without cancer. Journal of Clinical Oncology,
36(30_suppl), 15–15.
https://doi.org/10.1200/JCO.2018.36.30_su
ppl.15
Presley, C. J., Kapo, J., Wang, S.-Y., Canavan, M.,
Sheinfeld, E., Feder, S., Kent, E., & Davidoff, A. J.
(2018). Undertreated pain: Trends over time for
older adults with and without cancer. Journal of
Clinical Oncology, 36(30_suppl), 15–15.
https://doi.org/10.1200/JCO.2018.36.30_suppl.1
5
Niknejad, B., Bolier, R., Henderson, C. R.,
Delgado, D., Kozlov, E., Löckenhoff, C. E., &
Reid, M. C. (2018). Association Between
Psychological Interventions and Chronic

--------------------------------------------------

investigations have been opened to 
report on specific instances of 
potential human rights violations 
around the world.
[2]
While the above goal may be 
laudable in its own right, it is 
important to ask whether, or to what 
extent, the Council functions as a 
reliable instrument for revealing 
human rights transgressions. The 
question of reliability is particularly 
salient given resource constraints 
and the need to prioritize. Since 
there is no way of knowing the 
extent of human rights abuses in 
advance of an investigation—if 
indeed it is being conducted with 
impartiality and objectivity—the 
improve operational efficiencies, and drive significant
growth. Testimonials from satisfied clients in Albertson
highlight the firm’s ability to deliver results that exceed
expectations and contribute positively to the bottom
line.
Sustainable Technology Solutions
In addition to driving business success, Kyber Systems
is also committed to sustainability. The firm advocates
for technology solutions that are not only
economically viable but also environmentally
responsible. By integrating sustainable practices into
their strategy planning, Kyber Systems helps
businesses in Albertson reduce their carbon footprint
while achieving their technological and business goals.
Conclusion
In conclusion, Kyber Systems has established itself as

--------------------------------------------------

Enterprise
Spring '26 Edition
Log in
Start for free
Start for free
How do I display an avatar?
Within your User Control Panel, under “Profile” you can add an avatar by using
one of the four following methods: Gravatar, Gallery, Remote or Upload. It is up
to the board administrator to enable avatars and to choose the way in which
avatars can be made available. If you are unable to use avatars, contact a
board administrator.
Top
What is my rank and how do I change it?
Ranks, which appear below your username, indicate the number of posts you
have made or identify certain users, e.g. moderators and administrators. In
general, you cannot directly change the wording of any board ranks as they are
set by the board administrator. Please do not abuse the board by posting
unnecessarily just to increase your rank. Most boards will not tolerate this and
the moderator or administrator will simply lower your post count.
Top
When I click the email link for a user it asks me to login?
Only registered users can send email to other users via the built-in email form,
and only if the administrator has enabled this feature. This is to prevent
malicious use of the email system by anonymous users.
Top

--------------------------------------------------

Task to complete:
Copy the entries' lines from the line with "investigations have been opened to" up to and including the line with "In addition to", switching "Council" to "Committee" and keeping everything else the same.

Response:
investigations have been opened to 
report on specific instances of 
potential human rights violations 
around the world.
[2]
While the above goal may be 
laudable in its own right, it is 
important to ask whether, or to what 
extent, the Committee functions as a 
reliable instrument for revealing 
human rights transgressions. The 
question of reliability is particularly 
salient given resource constraints 
and the need to prioritize. Since 
there is no way of knowing the 
extent of human rights abuses in 
advance of an investigation—if 
indeed it is being conducted with 
impartiality and objectivity—the 
improve operational efficiencies, and drive significant
growth. Testimonials from satisfied clients in Albertson
highlight the firm’s ability to deliver results that exceed
expectations and contribute positively to the bottom
line.
Sustainable Technology Solutions
In addition to driving business success, Kyber Systems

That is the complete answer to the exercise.